Thanks to its proximity to Mexico and diverse population, Austin’s food scene is one of its crowning achievements. The taco trucks and Middle-Eastern delis here have fundamentally changed the way I eat and cook. But there’s still plenty of material for comment when it comes to groceries. Scallions (formerly spring onions) stay inexplicably fresh for weeks at a time in the fridge instead of promptly withering like back home. Affordability forces us to buy suspiciously homogenous rubbery loaves of one dollar bread that squeak when cut and last for weeks despite the heat. Entire supermarket aisles are dedicated to different editions of Lunchables, Cheez-Its, or gallons of radioactive coloured sodas. I’m deeply suspicious about beverages named simply for their colour. I’ll still miss the diverse culinary offerings of this city. 

“Mentally, you brace yourself for the ending of the novel. As you’re reading, you’re aware of the fact that there’s only a page or two left… and you get ready to close it” (p. 251) 

While Changing Places’ ending wasn’t intrinsically related to the exchange process plot, it’s a part of his book that has stuck with me. Lodge’s final chapter concludes suddenly in a protest against the predictable imminence of books’ endings, signaled by the “telltale compression of the pages” (p. 251). Isn’t there something deeper to be said here, though, when considering visits abroad? You’re on a timer. Your story has a set end point. In many cases, your flights home are booked before you even land. 

Of course, the impermanence of your exchange frames the way you view it. This can definitely be positive—you throw yourself into more things as you won’t ever be able to again: you go to concerts, you attend events, you join associations. But I think at the same time, you remain a little withdrawn, with eyes always on the future. My British roommate and I have had the same version of this conversation time and time again: “There’s no point getting a car, we’ll be gone in a few months,” “do we need to decorate? We’ll be gone this time next year.” 

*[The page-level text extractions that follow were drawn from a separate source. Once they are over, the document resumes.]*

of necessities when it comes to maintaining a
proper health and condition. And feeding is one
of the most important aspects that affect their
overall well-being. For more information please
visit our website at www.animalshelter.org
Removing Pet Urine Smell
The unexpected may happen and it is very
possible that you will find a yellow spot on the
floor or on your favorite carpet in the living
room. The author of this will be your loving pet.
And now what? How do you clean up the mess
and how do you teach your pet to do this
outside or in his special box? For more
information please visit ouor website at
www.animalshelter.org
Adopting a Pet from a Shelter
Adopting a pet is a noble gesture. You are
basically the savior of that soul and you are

This is something I’ve talked over with our new local friends as well, particularly in the context of America’s politics. “It’s easy for you guys, you can go home at the end of the year,” one friend reminded us during a conversation about Trump’s re-election. And it’s true. As exchange students, we have a unique position as insulated observers of American society and politics. It’s important not to lose sight of its very real consequences. One can’t view American politics as a spectator sport, or an object of study when it changes, prioritises, and invalidates individuals’ lives.

“The End” (p. 251) 

A year abroad is a finite stage of life, but my ending in Austin is still a while off. It’s important to strike a balance between consideration for the future, and enjoying the now. When else will I have an opportunity to live in a vibrant and dynamic city like Austin? I should enjoy it to the fullest. I decorated my room. 

Unlike my time in Austin though, Changing Places fell short for me. While entertaining and readable, its underwhelming denouement of a semi-misogynistic wife-swap completely disappointed me. Here was an opportunity to do something big, to chart deep differences between the UK and the US both on and off the campus. Granted, the book is a product of the mid-20th century. Much of US/UK culture has moved and even aligned in the contemporary, but Lodge even fails to make meaningful contemporary comparisons. It’s almost as if reading a book doesn’t provide all the answers. And experiencing Austin in real time has given me much more than a novel ever could.